In July 2018 I attended a post-operative review following surgery to resect a cervical fibroid. I was feeling well and had travelled to the appointment on my own. My gynaecologist revealed that during the surgery he had removed a ‘nodule’, which after a subsequent PET CT scan turned out to be a diagnosis of Stage 4 Malignant Melanoma.
That was the day my life changed forever. Would I survive this? I was heartbroken for my children. My future seemed uncertain.

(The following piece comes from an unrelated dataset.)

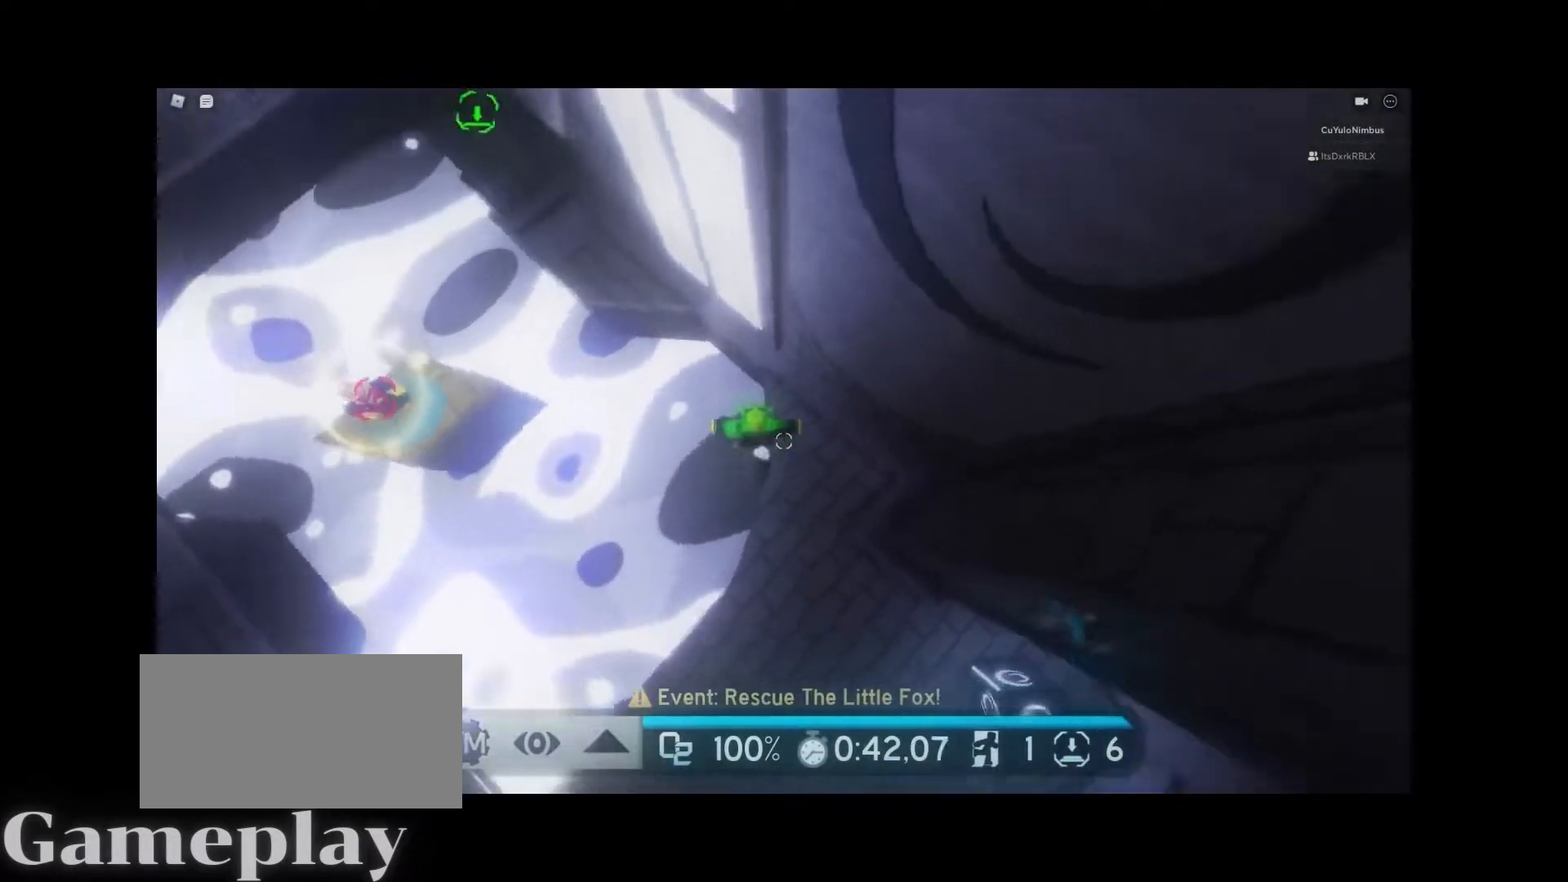
{"keys": ["a"], "mouse": [], "events": [[283, "a", "down"], [333, "w", "up"]]}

I commenced Immunotherapy treatment in July 2018. The side effects I developed were joint pain, fatigue, thyroid issues and the Sarcoidosis (SLR) like reaction. Fortunately I had no respiratory issues with the SLR. The other side effects were manageable and I was able to live a normal life and look after my family.
I realise I have been incredibly fortunate. First, that the melanoma was discovered and second, that I have reacted so positively to the Immunotherapy treatment. I am currently in remission with no evidence of disease.
What has made this journey a little easier is the care and compassion I have received from the oncology team and my consultant. With Immunotherapy I was given hope and ultimately my life back.
This 56-year-old woman is so ‘GLAD TO BE ALIVE’.
Learning points.
Sarcoid-like reactions are a rare but known complication of immunotherapies and it is important to be aware of their diagnosis and presentation to avoid misdiagnosis of disease progression.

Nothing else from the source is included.